Agony Shorthand


Wednesday, January 18, 2006
“PUNK: ATTITIDE” documentary DVD.....



Watched a pretty dumb DVD the other night called “PUNK: ATTITUDE” that had some terrific footage at times, but laid on the “punk means fuck you” BS so thick you could barely cut it with a liberty spike. Sure, I know that THE WRECKS taught us back on “Not So Quiet On The Western Front” that punk is an attitude, and for millions of disaffected youth and aging dullards, that’s gotta be a pretty liberating method of self-definition.

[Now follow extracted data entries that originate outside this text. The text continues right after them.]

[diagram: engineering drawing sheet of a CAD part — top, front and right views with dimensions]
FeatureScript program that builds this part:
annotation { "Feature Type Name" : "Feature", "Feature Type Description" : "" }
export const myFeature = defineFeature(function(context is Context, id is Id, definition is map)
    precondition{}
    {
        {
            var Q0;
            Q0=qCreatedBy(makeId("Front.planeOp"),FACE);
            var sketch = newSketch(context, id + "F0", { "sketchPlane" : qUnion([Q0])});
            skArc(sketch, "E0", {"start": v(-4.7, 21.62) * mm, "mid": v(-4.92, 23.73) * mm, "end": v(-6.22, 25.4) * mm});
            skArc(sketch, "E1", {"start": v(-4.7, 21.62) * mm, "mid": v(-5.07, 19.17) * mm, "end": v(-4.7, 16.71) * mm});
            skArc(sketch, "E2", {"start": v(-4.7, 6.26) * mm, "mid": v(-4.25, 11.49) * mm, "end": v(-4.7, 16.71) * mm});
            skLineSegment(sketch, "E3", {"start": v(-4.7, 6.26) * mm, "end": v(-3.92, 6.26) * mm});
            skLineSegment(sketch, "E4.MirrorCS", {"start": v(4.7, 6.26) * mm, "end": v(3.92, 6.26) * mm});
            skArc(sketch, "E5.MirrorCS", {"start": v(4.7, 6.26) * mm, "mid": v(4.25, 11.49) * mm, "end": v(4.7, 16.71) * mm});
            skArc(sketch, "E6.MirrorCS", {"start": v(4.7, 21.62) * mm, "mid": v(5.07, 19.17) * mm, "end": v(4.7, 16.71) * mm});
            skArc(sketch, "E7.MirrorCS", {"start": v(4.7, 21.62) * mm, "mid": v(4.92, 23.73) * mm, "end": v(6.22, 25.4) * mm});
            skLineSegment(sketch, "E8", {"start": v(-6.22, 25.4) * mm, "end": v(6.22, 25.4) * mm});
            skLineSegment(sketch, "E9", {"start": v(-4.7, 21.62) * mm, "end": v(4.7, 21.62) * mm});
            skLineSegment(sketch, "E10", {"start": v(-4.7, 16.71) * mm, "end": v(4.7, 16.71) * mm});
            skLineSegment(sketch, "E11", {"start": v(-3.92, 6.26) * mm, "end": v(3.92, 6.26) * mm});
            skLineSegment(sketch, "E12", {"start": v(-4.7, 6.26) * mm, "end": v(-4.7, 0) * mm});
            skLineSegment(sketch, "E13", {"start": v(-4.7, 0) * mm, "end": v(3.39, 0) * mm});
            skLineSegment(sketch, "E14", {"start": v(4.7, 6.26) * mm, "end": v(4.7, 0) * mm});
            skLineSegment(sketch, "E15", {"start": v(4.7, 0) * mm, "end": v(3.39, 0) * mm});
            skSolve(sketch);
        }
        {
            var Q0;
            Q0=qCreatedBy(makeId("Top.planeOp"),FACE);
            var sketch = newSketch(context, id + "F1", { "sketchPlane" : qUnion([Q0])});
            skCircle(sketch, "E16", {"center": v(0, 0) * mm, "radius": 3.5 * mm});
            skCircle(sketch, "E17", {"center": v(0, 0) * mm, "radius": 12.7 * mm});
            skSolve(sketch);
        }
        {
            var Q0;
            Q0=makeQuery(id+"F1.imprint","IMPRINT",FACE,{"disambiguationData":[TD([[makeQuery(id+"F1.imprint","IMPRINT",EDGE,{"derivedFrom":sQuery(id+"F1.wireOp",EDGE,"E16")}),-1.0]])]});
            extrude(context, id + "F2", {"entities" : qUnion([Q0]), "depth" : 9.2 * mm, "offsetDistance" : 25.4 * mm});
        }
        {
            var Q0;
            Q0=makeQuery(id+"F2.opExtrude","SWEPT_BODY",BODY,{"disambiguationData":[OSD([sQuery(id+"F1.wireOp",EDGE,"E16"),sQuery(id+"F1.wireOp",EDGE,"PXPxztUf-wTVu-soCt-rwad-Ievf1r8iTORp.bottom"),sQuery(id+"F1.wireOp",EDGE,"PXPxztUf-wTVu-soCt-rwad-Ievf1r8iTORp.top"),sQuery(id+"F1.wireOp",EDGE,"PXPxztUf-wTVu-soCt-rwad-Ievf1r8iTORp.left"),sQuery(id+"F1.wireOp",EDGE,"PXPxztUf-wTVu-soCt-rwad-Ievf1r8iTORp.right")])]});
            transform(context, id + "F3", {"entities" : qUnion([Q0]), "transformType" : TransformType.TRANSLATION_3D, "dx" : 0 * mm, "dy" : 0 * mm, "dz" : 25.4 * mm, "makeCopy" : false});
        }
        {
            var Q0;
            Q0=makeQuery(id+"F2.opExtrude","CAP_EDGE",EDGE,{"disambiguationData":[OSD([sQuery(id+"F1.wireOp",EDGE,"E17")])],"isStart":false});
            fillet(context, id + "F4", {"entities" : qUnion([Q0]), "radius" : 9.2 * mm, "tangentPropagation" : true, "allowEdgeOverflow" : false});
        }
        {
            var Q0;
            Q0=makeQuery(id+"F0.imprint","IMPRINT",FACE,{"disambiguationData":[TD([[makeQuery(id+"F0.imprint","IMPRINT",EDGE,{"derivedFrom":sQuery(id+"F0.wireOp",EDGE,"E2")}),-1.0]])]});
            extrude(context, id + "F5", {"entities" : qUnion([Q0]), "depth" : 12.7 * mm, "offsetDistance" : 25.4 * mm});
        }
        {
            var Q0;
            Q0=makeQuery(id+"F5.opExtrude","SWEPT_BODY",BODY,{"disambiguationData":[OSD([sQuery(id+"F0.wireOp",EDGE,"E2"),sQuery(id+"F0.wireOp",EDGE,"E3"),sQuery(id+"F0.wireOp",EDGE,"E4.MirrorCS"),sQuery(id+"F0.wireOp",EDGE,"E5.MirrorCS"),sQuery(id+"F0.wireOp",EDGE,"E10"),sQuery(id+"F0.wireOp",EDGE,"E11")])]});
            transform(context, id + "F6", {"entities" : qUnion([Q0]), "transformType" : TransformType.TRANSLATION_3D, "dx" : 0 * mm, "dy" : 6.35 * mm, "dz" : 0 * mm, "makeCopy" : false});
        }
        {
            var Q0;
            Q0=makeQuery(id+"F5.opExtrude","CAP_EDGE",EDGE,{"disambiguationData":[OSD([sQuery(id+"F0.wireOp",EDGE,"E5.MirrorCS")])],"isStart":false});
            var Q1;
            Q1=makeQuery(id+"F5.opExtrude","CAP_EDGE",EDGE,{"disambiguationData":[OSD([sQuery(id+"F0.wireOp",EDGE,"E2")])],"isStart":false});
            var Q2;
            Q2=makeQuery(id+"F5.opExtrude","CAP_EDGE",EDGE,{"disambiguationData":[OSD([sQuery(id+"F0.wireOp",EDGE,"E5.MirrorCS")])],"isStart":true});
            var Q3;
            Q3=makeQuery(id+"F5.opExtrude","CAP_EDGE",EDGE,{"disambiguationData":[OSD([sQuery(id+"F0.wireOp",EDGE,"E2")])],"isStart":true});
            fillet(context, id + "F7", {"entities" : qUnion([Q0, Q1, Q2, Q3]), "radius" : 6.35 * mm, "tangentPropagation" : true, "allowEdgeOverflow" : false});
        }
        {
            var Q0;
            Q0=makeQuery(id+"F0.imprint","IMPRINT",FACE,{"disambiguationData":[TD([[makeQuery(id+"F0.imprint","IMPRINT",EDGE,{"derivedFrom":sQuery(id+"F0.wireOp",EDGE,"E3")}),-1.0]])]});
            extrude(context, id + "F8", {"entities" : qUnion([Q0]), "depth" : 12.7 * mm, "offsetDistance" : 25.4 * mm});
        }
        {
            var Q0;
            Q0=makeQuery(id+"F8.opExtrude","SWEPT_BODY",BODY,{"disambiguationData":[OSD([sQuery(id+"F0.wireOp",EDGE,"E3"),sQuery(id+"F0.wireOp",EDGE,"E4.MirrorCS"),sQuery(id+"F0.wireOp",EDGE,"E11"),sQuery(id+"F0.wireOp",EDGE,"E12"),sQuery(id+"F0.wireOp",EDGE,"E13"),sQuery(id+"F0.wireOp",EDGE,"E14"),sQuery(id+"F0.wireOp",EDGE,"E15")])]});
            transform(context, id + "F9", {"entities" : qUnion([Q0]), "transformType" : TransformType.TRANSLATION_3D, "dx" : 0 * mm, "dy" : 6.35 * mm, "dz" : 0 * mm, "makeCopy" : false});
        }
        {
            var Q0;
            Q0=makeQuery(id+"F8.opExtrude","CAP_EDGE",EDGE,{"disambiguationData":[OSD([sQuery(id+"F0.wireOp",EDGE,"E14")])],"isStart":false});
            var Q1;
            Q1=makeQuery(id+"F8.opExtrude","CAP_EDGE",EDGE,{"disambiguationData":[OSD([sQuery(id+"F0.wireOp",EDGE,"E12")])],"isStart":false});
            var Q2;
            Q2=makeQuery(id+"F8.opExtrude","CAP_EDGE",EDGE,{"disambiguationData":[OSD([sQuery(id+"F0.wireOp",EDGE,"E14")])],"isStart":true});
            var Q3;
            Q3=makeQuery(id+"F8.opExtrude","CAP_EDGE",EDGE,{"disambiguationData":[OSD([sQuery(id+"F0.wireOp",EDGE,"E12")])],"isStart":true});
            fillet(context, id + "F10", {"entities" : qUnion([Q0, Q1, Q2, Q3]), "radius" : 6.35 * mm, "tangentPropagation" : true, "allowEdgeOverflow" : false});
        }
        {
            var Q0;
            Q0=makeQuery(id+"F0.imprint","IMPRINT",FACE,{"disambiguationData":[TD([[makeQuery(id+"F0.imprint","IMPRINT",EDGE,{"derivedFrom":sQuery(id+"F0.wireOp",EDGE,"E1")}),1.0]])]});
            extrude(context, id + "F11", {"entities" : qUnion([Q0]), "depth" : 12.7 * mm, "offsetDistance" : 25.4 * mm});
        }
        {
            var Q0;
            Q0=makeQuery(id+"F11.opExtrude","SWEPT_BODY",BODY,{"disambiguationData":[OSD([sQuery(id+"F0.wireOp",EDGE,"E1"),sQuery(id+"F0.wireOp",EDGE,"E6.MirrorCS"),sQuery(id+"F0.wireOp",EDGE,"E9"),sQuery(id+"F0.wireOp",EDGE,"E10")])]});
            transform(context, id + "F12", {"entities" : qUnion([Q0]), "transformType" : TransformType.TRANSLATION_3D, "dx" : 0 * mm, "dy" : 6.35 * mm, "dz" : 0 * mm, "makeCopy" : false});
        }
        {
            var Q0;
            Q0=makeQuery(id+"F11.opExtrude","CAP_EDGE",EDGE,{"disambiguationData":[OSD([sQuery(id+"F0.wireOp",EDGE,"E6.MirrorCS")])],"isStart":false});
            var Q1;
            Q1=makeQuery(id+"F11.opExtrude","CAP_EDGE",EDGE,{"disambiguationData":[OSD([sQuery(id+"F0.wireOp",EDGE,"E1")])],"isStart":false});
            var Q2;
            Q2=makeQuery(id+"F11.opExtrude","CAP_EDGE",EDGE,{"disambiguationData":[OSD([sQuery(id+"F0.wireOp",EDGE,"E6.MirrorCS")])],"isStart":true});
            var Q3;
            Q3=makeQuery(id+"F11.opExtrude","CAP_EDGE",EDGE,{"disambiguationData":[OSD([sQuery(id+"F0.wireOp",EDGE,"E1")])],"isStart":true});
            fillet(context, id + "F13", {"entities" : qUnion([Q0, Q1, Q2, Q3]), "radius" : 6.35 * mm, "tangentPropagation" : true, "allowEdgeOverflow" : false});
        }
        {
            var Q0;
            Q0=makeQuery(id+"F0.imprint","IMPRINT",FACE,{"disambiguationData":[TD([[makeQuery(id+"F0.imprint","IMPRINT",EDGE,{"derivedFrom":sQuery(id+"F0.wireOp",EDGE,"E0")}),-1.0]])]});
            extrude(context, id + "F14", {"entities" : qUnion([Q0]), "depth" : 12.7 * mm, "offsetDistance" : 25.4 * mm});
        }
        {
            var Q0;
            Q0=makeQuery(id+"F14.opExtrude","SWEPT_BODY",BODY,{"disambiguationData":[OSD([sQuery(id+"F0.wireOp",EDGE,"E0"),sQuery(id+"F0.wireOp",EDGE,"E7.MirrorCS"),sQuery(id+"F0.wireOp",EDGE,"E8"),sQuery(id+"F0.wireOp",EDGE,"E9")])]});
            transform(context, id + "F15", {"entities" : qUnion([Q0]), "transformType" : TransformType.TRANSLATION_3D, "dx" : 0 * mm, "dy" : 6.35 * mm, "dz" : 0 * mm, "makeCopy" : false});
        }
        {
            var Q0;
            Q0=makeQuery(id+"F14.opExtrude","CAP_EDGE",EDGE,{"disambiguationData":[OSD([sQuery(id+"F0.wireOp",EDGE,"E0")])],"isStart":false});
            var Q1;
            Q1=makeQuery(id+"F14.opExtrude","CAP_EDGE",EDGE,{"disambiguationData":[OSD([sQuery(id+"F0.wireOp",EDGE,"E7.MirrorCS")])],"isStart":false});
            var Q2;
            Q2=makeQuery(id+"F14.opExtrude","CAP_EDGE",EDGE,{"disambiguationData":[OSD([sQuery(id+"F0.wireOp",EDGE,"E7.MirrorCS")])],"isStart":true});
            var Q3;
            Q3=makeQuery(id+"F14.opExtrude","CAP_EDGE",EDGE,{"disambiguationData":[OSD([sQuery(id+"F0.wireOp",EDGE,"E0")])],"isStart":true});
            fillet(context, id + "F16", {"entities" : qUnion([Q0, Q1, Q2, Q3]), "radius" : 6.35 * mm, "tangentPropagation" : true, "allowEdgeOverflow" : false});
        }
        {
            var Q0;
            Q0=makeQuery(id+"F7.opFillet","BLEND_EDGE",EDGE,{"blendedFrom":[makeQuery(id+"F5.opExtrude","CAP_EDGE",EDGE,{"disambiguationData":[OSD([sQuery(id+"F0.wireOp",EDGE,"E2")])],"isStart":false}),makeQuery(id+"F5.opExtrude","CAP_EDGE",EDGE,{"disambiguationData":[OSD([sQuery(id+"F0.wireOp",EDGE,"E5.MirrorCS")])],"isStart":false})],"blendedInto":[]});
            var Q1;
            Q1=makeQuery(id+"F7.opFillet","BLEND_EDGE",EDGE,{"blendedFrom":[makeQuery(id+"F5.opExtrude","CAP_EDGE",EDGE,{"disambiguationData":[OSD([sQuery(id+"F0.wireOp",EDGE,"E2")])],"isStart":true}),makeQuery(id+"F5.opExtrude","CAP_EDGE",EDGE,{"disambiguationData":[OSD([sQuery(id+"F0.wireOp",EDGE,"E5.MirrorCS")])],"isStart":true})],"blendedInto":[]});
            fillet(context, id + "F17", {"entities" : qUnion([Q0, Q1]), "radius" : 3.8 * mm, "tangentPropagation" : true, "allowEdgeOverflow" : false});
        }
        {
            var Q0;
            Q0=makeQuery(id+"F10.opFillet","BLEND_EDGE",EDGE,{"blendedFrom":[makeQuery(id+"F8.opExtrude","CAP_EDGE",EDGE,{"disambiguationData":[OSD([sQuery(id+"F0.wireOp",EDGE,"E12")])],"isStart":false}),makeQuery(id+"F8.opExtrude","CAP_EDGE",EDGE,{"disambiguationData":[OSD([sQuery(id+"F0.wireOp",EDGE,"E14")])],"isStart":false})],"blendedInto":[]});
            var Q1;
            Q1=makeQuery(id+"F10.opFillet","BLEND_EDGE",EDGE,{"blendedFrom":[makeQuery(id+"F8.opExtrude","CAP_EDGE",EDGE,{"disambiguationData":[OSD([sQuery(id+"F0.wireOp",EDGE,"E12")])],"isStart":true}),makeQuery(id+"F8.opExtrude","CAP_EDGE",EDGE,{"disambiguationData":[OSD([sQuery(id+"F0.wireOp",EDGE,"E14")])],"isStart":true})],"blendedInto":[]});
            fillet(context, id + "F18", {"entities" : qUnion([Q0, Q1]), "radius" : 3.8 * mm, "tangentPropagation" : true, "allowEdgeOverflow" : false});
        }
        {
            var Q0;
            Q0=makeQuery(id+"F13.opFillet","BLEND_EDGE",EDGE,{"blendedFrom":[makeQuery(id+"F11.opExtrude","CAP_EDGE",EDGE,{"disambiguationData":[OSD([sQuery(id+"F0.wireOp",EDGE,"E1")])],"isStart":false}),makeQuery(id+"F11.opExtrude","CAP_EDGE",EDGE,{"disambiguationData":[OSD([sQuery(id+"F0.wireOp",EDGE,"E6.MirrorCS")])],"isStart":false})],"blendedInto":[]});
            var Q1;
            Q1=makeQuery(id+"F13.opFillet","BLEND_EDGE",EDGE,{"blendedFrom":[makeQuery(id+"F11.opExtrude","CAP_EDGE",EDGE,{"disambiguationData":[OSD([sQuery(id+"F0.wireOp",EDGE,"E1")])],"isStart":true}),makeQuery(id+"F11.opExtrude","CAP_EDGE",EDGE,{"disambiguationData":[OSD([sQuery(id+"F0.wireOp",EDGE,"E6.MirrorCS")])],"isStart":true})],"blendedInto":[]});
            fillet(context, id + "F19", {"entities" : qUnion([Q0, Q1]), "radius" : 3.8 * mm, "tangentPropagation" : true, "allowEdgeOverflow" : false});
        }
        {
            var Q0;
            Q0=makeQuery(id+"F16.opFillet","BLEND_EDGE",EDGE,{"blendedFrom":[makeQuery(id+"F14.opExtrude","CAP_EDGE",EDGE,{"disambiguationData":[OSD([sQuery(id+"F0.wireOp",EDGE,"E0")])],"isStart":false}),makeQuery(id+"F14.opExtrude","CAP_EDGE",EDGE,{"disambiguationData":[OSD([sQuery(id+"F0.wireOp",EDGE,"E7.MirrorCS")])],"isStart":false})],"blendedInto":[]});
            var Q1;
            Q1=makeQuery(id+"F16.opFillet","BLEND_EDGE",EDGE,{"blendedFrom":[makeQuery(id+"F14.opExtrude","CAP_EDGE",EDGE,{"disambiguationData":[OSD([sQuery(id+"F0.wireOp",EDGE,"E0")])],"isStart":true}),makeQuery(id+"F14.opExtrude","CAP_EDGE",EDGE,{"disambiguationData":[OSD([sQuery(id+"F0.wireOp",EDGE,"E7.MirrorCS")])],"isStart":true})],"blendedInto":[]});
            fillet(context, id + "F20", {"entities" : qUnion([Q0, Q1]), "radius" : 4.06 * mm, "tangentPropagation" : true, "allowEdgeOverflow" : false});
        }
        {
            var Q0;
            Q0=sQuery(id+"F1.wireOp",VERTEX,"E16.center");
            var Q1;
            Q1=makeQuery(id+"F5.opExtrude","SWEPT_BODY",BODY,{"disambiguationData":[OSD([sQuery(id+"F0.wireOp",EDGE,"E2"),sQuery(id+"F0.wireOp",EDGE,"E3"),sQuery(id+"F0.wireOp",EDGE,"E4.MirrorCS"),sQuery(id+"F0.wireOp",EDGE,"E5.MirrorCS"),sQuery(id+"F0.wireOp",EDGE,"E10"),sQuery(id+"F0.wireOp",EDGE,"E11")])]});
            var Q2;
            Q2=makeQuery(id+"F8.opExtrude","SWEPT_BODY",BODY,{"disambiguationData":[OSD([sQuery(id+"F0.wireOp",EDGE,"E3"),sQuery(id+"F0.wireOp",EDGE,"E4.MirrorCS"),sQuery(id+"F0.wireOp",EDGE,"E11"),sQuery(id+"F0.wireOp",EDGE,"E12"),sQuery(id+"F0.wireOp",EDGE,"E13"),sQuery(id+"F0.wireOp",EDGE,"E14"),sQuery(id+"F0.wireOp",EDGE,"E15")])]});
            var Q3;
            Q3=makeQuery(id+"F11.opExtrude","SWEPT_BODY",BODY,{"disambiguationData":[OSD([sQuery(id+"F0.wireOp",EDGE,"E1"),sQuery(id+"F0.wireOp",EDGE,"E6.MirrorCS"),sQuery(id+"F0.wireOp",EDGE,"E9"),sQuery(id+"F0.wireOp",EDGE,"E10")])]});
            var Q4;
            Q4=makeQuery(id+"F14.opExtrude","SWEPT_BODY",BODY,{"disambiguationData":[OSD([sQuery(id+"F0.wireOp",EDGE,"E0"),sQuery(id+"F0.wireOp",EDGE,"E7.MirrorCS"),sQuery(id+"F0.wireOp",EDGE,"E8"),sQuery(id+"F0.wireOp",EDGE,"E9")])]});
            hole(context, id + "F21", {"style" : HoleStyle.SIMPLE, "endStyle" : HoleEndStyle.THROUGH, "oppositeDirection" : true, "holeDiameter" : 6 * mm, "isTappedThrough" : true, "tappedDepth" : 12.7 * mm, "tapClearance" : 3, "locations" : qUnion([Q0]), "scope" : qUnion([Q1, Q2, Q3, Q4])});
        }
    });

Aside from the teenage adrenaline that comes from flipping the bird and slamming your ass off, though, punk is just another slice at the rock and roll pie, one that happened to come along & was going strong when I first heavily got into music, and is therefore one aggressive sub-genre or rock that’s very near and dear to my heart. So looking for some good video snaps of some wild-ass rocknroll bands, I invested nearly 90 minutes into Don Letts’ documentary on the matter. I will say that he threw in some terrific but clipped clips of the NEW YORK DOLLS doing “Personality Crisis” on German TV that were just rabid; and some cool SLITS footage that I’d never seen before of the gals galoomping around a park carousel to the funky reggae beat. One surprise was that this Brit actually got it right and focused his lens and storytelling on the American roots of the genre, and only went back home across the pond when he’d fully explained the UK version’s true lineage. Nice magnanimous touch there, and one that I didn’t expect. In fact once the UK version was played out around 1978, he gets in some digs at the homegrown EXPLOITED/GBH ridiculousness that followed it up before turning his camera eye back to America and the exploding hardcore scene.

With so much to cover over nearly 40-odd years (he starts the tale with Jerry Lee Lewis!), it’s probably a given that any individual stories would need to be told VH1-style – quickly and omittingly. So when you get 10 seconds of any particular act you like, you scarcely have time to focus and take it in before Henry Rollins pops up on the screen and flips off the camera again to underscore the rammed-home point that Punk = Attitude. Oh, and those clown princes of punk commentary, John Holmstrom and Legs McNeil, make far too many passes at the camera and only serve to devalue the entire enterprise – nay, the entire genre of punk itself. Ah well. At least Alice Bag got in there for 2.7 seconds, Brendan Mullen for maybe double that. And as we all know, punk continued on and was best represented post-hardcore by AGNOSTIC FRONT, who live large on this DVD with some awesome sweaty stomping and burly man hugs that Letts takes admirable pains to not take condescending swipes at. Punk then turned into Nirvana (and late-90s Sonic Youth!), and then into BLINK 182. And here we are today! Punk is still an attitude (Jello Biafra often checks in to tell us so), parents hate it, and it’s for the little guy who wants to stand up, thrust out his middle fingers and say, "Fuck you, cop/mom/society! I don’t need to play by your fuckin' rules!” . And yes, with all the problems we have today (cue photo/video montage of George W. Bush and Tony Blair, a big-ass bomb, some consumer blindly shopping in a supermarket – no, I’m not kidding, it ends the film), what we really need is a little more punk attitude, right? Like I said, a pretty dumb DVD to spin for 90 minutes, when I could’ve instead glued my can to Stormwatch 2006 footage. Is it true that the bonus disc has rare footage of TAMPAX, KRIMINELLA GITARRER, DESPERATE BICYCLES and RUTTO? And a long interview with the guys from the VOMIT PIGS? You’ll all have to let me know if that one’s any good.